What lines of the data below include the word "pepene"? Report them by copying each.

—————

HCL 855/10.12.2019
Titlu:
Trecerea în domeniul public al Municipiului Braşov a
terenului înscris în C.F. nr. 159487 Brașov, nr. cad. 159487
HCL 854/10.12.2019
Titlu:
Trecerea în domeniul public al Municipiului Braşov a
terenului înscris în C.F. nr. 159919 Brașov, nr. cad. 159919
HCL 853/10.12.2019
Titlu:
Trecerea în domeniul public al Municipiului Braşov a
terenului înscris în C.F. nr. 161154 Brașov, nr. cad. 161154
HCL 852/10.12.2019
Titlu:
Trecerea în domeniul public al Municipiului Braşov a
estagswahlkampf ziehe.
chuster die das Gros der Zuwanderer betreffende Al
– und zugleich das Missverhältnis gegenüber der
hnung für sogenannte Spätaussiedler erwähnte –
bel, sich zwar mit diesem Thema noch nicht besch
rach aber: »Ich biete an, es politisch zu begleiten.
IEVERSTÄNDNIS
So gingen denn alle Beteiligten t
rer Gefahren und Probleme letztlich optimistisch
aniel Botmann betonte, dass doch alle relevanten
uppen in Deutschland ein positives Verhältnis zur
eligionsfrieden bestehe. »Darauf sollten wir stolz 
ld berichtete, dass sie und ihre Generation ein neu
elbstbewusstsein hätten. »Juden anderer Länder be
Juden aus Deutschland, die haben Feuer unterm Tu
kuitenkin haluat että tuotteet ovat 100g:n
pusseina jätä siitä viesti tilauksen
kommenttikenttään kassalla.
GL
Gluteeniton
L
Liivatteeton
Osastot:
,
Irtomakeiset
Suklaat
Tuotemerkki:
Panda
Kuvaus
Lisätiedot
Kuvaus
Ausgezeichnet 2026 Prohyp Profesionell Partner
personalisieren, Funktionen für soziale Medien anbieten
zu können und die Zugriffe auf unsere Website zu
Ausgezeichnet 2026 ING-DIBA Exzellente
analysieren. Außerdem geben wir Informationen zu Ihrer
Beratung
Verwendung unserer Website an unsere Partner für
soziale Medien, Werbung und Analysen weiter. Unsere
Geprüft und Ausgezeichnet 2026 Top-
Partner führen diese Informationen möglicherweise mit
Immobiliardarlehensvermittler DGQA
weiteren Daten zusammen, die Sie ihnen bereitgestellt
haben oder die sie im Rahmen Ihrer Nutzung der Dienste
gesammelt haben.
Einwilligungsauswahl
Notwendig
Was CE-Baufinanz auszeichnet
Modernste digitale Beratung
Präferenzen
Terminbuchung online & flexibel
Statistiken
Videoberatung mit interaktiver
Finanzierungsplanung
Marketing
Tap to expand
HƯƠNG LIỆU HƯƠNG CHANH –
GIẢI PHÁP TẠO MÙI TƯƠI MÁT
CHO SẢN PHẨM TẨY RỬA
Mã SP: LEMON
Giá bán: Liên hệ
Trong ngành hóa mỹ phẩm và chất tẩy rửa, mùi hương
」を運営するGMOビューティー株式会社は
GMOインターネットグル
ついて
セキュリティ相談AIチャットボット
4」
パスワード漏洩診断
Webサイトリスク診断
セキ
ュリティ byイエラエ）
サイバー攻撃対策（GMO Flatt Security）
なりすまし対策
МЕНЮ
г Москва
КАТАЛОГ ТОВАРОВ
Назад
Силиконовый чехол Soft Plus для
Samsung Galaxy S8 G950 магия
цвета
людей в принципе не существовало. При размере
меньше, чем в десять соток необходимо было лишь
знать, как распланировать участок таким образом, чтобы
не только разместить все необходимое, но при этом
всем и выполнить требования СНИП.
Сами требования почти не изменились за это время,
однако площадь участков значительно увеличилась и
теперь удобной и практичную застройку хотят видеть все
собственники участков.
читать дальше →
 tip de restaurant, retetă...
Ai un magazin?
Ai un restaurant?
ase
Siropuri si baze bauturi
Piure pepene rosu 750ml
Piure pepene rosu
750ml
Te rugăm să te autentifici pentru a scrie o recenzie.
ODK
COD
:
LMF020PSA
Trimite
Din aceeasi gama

—————

SOLVED EXERCISE
Piure pepene rosu 750ml
Piure pepene rosu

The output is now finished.